LIST OF TASKS
[1] For the guide on how planes fly, decide whether each statement agrees with it: (a) Drag acts backward and slows the airplane down. (b) Lift acts parallel to the airflow. (c) In level flight, thrust equals weight. Answer each with yes or no and quote the words of the guide that settle it.
[2] In the guide on how planes fly, shorten the paragraph that begins "Lift acts perpendicular to the airflow" into a brief list that keeps its main facts.
[3] Write the next part of the guide on how planes fly, picking up right after its last sentence.

How Do Planes Fly? A Simple Guide to the Science of Flight
Planning a trip is exciting, but if you’ve ever gazed out the window during takeoff and wondered How does this giant machine even get off the ground?—you’re not alone. Air travel feels almost magical, yet it’s powered by physics, engineering, and some incredibly clever design.
To help you fly with confidence (and satisfy that curiosity we all have at 30,000 feet), we’ve put together a clear, friendly guide that explains how airplanes actually stay in the air. From the wings that generate lift to the engines that push the aircraft forward, you’ll learn the basics behind what makes flight possible—without needing a physics degree.
Let’s break it down and explore the fascinating science that keeps every flight smooth, stable, and sky-high.
Why do airplanes fly? Understanding the physics of flight
To understand how an airplane stays in the air, it helps to look at the physics behind flight—specifically, the forces acting on the wings and the airframe. Four basic forces work together to let an aircraft move forward and “float” in the sky: lift, weight, thrust, and drag.
The Four Forces of Flight
Drag
Drag is the force that opposes an aircraft’s motion through the air. It acts backward, as though trying to hold the airplane in place. Drag can be influenced by the aircraft’s shape, surface smoothness, and even by the lift produced by the wings. Its effect is to slow the airplane down.
Thrust
Thrust is the forward force generated by an airplane’s engines—either through a propeller or a jet engine. Engines accelerate air backward, creating a reaction force that pushes the aircraft forward. Thrust counters drag and allows the plane to gain speed.
Weight
Weight results from the aircraft’s mass and Earth’s gravitational pull. This downward force must be overcome by lift. Stabilizers on the tail help keep the aircraft level and restore balance after disturbances.
Lift
Lift acts perpendicular to the airflow and is created as air moves over and under the wings. It depends on the plane’s speed and the wing’s angle of attack—the angle between the incoming airflow and the wing. An airplane’s wings, or airfoils, are shaped specifically to maximize lift while minimizing drag.
In level flight, these forces balance: lift equals weight, and thrust equals drag.

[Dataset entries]
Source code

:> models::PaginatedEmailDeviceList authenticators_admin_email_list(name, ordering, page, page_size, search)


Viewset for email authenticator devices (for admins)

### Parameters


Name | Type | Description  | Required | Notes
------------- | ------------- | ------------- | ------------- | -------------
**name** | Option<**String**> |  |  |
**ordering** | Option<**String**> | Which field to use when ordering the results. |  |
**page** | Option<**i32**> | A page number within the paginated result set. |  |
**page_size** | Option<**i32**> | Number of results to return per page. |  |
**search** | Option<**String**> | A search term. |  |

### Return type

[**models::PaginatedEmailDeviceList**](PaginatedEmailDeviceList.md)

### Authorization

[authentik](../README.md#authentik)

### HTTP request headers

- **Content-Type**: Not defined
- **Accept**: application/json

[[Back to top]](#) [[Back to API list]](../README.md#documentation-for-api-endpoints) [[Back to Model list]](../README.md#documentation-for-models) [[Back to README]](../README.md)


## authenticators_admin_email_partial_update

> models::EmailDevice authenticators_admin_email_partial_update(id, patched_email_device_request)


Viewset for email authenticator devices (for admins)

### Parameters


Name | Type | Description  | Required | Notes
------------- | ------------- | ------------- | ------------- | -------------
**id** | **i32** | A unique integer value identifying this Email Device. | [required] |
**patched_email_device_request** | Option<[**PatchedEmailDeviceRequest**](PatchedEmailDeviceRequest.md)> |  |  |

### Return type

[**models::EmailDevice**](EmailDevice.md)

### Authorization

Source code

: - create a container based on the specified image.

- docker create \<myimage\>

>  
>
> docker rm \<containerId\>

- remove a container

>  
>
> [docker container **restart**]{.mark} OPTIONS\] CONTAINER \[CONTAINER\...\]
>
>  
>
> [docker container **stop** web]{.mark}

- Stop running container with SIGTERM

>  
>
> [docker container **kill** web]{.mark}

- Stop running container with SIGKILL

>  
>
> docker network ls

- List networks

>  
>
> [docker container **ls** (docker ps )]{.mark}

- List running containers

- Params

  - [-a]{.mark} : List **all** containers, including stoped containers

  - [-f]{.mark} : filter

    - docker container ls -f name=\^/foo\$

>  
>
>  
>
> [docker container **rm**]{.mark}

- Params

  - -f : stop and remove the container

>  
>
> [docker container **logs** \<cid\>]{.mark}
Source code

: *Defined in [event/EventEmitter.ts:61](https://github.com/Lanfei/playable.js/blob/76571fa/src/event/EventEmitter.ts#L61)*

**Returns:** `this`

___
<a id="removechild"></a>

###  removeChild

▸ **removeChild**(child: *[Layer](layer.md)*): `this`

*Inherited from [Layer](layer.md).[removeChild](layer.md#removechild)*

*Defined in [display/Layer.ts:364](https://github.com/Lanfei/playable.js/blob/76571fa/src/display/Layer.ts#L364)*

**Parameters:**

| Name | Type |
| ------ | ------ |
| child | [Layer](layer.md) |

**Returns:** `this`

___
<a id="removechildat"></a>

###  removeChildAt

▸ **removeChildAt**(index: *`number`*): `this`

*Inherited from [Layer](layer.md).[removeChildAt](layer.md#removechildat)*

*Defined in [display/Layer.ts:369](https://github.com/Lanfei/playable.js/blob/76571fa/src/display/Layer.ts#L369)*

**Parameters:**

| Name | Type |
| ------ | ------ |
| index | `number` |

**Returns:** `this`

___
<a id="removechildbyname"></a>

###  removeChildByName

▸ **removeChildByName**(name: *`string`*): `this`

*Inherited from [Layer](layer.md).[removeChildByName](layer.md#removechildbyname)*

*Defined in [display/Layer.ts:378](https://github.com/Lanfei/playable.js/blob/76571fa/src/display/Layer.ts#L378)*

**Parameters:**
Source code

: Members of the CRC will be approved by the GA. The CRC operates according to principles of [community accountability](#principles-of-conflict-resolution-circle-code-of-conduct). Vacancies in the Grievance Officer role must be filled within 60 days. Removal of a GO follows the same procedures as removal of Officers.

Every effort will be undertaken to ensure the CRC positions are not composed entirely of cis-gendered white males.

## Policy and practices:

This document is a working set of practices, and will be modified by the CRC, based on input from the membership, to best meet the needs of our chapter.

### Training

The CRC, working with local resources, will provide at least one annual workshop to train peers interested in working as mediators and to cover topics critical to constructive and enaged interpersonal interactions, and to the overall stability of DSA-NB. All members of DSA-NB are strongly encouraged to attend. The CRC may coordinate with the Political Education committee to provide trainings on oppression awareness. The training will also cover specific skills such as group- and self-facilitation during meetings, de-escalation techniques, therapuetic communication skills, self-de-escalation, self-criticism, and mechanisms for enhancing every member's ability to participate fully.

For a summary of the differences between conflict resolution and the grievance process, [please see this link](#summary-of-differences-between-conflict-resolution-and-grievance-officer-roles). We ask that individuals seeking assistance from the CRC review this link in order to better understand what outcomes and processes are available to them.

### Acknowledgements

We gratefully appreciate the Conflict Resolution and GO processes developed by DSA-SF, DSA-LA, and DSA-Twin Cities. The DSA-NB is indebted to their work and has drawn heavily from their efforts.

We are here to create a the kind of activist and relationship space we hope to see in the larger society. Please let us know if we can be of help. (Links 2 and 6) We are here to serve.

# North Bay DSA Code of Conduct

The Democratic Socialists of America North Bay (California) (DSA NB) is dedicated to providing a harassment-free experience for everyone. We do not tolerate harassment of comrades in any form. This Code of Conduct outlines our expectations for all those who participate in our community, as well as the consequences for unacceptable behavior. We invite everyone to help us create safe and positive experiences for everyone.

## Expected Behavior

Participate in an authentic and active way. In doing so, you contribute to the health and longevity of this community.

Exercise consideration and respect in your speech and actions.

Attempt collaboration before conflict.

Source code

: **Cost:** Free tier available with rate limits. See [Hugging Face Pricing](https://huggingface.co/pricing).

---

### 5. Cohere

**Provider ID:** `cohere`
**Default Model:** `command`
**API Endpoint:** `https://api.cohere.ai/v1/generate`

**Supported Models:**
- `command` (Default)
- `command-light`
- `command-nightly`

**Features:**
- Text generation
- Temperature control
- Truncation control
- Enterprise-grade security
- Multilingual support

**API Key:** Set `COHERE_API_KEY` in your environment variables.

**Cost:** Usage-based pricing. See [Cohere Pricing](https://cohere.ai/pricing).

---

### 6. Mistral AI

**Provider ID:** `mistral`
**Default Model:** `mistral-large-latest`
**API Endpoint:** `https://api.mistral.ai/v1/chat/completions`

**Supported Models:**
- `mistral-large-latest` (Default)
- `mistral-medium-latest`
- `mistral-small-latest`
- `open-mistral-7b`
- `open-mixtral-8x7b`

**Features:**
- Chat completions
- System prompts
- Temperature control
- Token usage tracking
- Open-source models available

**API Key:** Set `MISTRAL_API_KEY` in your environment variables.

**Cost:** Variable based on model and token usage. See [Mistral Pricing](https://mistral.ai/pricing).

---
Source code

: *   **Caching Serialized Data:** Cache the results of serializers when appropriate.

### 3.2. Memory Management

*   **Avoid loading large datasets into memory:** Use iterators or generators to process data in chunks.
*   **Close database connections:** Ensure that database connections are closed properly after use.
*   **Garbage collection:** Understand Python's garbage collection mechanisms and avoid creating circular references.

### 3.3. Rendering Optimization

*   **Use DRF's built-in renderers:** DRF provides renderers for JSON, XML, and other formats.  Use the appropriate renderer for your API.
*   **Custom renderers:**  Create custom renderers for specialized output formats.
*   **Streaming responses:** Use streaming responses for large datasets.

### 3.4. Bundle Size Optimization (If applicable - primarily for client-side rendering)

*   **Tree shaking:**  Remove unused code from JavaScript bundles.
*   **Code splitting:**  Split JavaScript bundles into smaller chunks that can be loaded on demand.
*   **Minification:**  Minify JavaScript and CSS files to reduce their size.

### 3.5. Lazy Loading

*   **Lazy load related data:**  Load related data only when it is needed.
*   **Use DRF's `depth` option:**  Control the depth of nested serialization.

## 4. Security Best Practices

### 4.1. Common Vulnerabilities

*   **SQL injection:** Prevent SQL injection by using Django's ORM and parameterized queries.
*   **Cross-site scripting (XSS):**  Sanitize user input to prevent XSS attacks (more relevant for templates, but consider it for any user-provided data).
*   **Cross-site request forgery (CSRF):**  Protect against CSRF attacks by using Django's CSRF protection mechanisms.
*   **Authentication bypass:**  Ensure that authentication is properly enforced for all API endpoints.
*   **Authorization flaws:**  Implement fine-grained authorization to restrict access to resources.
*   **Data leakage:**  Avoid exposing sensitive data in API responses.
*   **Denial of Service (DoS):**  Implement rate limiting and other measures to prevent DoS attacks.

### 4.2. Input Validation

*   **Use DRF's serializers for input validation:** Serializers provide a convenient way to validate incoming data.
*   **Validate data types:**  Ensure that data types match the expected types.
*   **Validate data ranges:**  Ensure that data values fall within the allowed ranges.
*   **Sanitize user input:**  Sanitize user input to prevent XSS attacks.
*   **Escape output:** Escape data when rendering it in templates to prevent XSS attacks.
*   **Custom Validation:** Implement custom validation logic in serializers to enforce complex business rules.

RESULTS FOR EACH TASK
[1]
(a) Yes: "It acts backward, as though trying to hold the airplane in place" and "Its effect is to slow the airplane down."
(b) No: "Lift acts perpendicular to the airflow."
(c) No: "In level flight, these forces balance: lift equals weight, and thrust equals drag."

[2]
- Lift acts perpendicular to the airflow and comes from air moving over and under the wings.
- It depends on the plane's speed and the wing's angle of attack, which is the angle between the incoming airflow and the wing.
- Wings, or airfoils, are shaped to maximize lift while minimizing drag.

[3]
Force in physics
According to Newton’s Second Law, a force equals mass times acceleration (F = ma). Everyday weight is actually the force of gravity acting on your mass—what a scale measures.
For an airplane, weight pulls it downward while the engines produce thrust to move it forward. Newton’s Third Law also comes into play: expelling air backward creates an equal and opposite reaction that pushes the airplane ahead.
As the plane moves, air pushes back on it, producing drag—much like the resistance you feel when you stop paddling in a swimming pool.
Understanding lift
Lift is more complex than thrust, drag, or weight. It is created by the wing’s shape—the airfoil—which features curved surfaces that cause air to move faster over the top than the bottom. Faster airflow above lowers the pressure, creating an upward force.
Engineers use mathematical models, especially those involving circulation, to accurately predict and optimize lift. These models allow the design of airplanes that are safe, efficient, and increasingly fuel-friendly.
Bernoulli’s principle and lift
Bernoulli’s principle explains part of the lift story: as airspeed increases, pressure decreases. Because the air over the wing’s curved top travels farther and faster than air below, pressure above the wing becomes lower, creating lift.
The faster an aircraft moves, the more lift it can generate.
Thrust and drag in action
Lift alone cannot fly an airplane; thrust and drag are equally important. Engines provide thrust to push the aircraft forward, while drag resists this motion.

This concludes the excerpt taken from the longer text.